EXERCISE BRIEF: Find the line with "- Resource exhaustion simulation" and the line with "- Async operation bottleneck identification" in the entries below; output exactly those two lines, every line between them, and no others.
........
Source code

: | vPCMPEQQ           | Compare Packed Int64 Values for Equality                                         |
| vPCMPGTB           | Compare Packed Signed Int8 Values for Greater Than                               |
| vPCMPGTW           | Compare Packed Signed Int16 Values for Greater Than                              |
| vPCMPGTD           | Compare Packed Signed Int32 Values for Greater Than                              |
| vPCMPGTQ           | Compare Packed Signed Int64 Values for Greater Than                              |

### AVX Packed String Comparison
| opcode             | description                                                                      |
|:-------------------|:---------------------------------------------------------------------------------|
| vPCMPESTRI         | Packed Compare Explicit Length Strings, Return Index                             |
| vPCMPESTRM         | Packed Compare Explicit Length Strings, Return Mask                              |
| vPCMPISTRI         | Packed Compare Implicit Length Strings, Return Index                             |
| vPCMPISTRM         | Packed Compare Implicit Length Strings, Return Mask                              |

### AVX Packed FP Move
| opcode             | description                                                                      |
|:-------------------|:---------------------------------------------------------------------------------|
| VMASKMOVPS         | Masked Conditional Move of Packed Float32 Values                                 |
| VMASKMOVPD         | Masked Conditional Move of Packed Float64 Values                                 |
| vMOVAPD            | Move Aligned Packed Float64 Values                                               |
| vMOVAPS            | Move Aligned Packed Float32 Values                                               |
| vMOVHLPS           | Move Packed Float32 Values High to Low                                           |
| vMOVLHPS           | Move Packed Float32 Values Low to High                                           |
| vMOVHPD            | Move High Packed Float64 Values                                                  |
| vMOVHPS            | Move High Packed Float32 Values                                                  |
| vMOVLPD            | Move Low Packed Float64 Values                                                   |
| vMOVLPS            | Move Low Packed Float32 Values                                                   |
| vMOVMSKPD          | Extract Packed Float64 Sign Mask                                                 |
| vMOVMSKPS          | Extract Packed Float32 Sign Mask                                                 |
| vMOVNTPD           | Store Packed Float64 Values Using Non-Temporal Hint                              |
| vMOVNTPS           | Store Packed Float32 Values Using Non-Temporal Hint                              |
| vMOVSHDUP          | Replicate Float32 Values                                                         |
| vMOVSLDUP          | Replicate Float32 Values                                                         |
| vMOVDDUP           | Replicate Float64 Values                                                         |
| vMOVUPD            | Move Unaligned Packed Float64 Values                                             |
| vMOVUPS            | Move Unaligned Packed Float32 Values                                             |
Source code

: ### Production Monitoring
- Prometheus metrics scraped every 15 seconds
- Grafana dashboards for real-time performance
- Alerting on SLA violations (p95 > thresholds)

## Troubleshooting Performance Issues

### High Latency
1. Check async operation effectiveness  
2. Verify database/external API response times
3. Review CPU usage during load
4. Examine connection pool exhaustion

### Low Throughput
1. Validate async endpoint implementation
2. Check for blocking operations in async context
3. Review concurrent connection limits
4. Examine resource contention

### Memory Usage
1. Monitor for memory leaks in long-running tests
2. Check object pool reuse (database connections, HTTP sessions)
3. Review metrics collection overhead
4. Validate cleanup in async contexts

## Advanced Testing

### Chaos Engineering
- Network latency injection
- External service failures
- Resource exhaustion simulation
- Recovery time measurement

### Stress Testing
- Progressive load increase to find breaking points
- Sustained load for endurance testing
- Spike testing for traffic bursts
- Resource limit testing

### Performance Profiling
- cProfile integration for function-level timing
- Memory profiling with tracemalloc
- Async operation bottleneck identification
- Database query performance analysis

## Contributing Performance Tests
........
SOLVED PROBLEM:
- Resource exhaustion simulation
- Recovery time measurement

### Stress Testing
- Progressive load increase to find breaking points
- Sustained load for endurance testing
- Spike testing for traffic bursts
- Resource limit testing

### Performance Profiling
- cProfile integration for function-level timing
- Memory profiling with tracemalloc
- Async operation bottleneck identification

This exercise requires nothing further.